The dollar crept up 0.1 percent to 101.48 yen, having pulled back from a low of 101.09 hit late last week when a Malaysian airliner was downed over Ukraine and an Israeli ground offensive in Gaza began.
The euro edged up 0.1 percent to 137.26 yen after crawling back from a five-month trough of 136.71 yen hit late last week.
Against the dollar, the common currency was effectively flat at $1.3524 after recovering from a five-month trough of $1.3491 touched on Friday.
“Geopolitical developments channeled through higher oil prices will remain key theme this week,” said Shinichiro Kadota, chief FX strategist at Barclays Bank in Tokyo.
“Heightened geopolitical risk accompanied by higher oil will help the yen and Swiss franc appreciate while weighing on the Australian and New Zealand dollars.
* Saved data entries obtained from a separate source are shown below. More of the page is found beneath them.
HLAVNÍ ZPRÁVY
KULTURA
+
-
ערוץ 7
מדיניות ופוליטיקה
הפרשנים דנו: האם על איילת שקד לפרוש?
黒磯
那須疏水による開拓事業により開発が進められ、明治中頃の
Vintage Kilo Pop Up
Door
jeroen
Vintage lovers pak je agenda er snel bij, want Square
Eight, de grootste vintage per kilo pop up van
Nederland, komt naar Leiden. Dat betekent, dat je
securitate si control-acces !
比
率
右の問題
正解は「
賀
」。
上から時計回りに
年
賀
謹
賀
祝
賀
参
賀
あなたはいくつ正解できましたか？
Emerging market currencies from Taiwan, Singapore, Korea, Thailand and India are also vulnerable to higher oil,” he said.
Oil prices have risen as the threat of escalating tension between Russia and the West over the crisis in Ukraine mounted, with U.S. crude surging to a three-week high on Monday.[O/R]
Aside from geopolitical developments, participants kept an eye on the U.S. consumer prices data due at 1230 GMT. Focus was on whether the dollar would react if the data proved strong enough to raise expectations for accelerated monetary tightening by the Federal Reserve.
The Labor Department is expected to report that U.S. inflation rose 0.3 percent in June, after rising food prices pushed the index to its biggest increase in more than a year in May.
The Australian dollar was little changed at $0.9368 with Reserve Bank of Australia Governor Glenn Stevens’ speech at 0300 GMT being watched for comments on monetary policy and the Aussie’s current levels.